In total around 28,000 people were infected and 11,000 died before the WHO managed to control it – through quarantine and disinfection – in 2016.
The virus is believed to have been caused by people coming into contact with infected fruit bats, porcupines or monkeys.
There is still no cure for Ebola and occasionally new cases are reported in west Africa.
But because it never spread beyond Africa, it did not create a global crisis.
Pauline Cafferkey, a British nurse who contracted Ebola while working in Sierra Leone, survived and last year she gave birth to twins.
Middle East Oil Crisis – 1973
In the 1970s the world’s economy was even more reliant on oil than it is today.
In October 1973 Egypt and Syria attacked Israel in an attempt to regain territory – the Sinai peninsula and the Golan Heights – lost in the Six Days War of 1967.
When the US decided to resupply its ally, Israel, with weapons Arab members of the Organization of Petroleum Exporting Countries (Opec) retaliated by imposing an embargo on oil exports to America.

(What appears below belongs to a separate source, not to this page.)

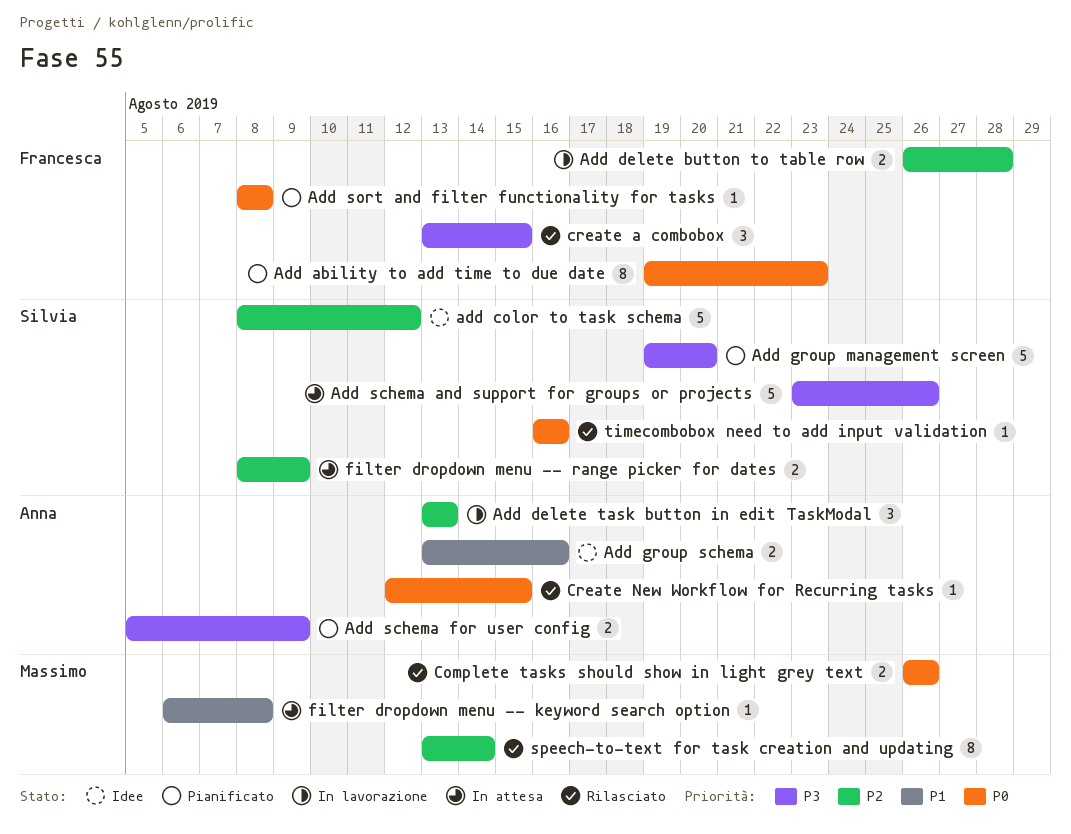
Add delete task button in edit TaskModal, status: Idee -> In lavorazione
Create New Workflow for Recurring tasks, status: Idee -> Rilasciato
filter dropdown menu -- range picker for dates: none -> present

The US was hugely dependent on imports from the Arab countries and the price of oil shot up as demand exceeded supply.
This led to a financial crisis in the US and Europe, which lasted well into the late 1970s.
Foot and Mouth Disease
In February 2001 foot-and-mouth disease was discovered at an abattoir in Essex.
It soon spread across the country and although there were only 2,000 cases in the UK the government ordered the slaughter of six million sheep, cattle and pigs in infected areas.
It took nine months to bring foot-and-mouth under control, costing Britain’s economy £8 billion.
AIDS
In the 1980s the emergency of AIDS (Acquired Immune Deficiency Syndrome) hit the world like a body blow.
The disease, which hit the body’s immune system and led to a painful death, was first spotted in drug addicts and homosexual men.
It transpired that it was being passed by unsafe sex or by sharing drug needles.
HIV – which develops from AIDS – spread from the homosexual to the heterosexual community and has so far killed 32 million people, out of 74 million who contracted it.
But retroviral drugs have now meant that most HIV positive in the West can live fairly ordinary lives and will not pass it on to sexual partners or to their children. But HIV continues to kill around 770,000 a year in the developing world.
Second World War
Of course the coronavirus crisis is a mere drop in the ocean compared to the biggest disaster of the 20th century – the Second World War.
In 1939 Adolf Hitler’s Germany invaded Poland, triggering a war with France and Britain. The following summer the German army invaded and overran France, Belgium and Holland.
In June 1941 Hitler then invaded the Soviet Union and six months later the war became truly global when Japan attacked the US Navy at Pearl Harbor, bringing the Americans into the war on the Allies’ side.
The Great Patriotic War, 1941-1945. On the streets of Budapest after liberation from the Nazis occupation, February 1945
After four more years of bitter and bloody conflict Germany was finally forced to surrender – but only after Hitler committed suicide in his bunker in Berlin – and Japan also threw the towel in after the US dropped two atomic bombs on Hiroshima and Nagasaki.
The war caused 73 million deaths around the world and devastated the economies of Germany, Japan, Britain, France and the Soviet Union.
But the German and Japanese economies bounced back to become two of the most successful in the world.